As for the allegations concerning Sigma, she admits post-termination work with Sigma as an independent contractor for a brief period of time but denies that she did so within fifty miles of a Paymaxx location or by using any information from Paymaxx separate from her book of business. She submits records from Texas showing that Sigma was formed as a Texas corporation in July 11, 2011. (Doc. 39-3).
Perlmutter does not deny that while with Leedom, she formed Perlwood Holdings, LLC, dba "PerlPayments." She claims this was only done when Plaintiffs declined to do business with certain of her customers, those not in the auto sales business, who followed her from MBK. By her account, she was forced to create a company to service those customers rejected by Leedom.
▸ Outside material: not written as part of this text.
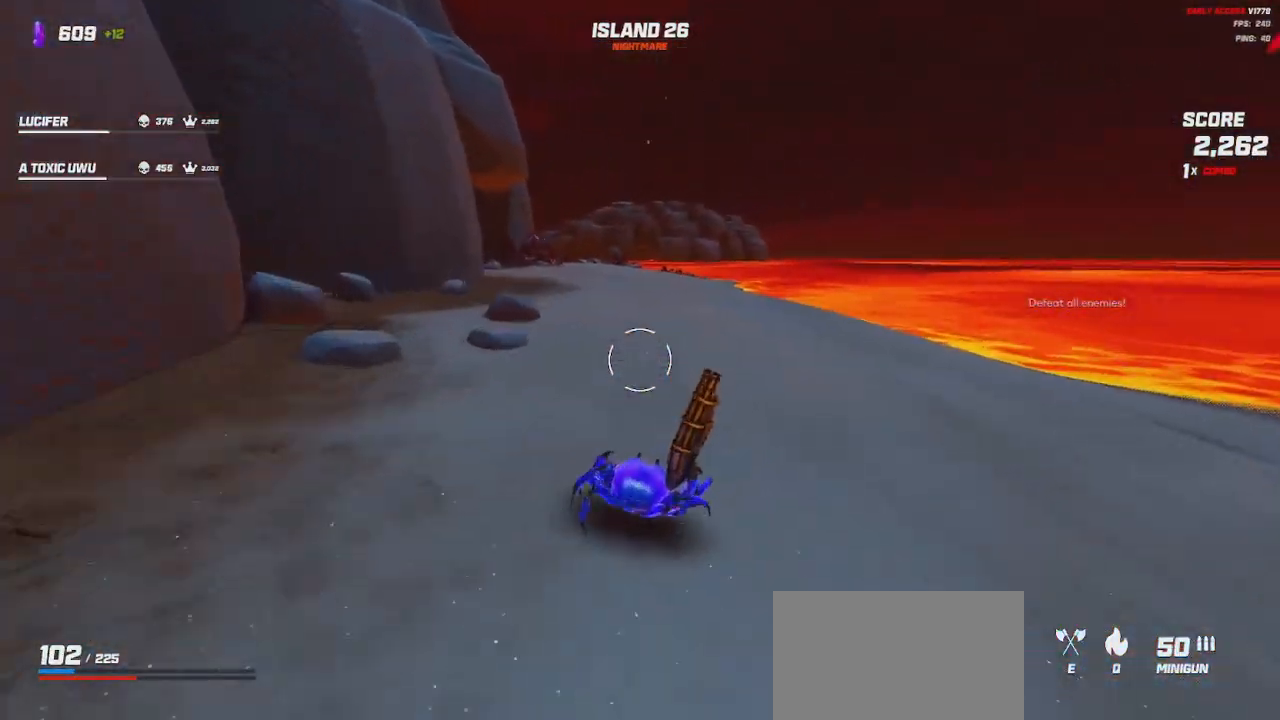
{"keys": ["shift", "space", "w"], "mouse": [], "events": [[67, "space", "down"], [184, "space", "up"], [434, "space", "down"]]}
As soon as Jim Garvin, Leedom's COO, agreed to reverse course and offer service to these customers, she dissolve Perlwood Holdings. She urges that Paymaxx never did service these customers as promised, and thus the only clients at issue would be ones that Paymaxx expressly declined in any event. Defendant files copies of the incorporation documents reflecting Perlwood Holdings, LLC, was formed as a Florida limited liability company on March 25, 2011, and voluntarily dissolved two months later on May 26, 2011. (Doc. 39-2).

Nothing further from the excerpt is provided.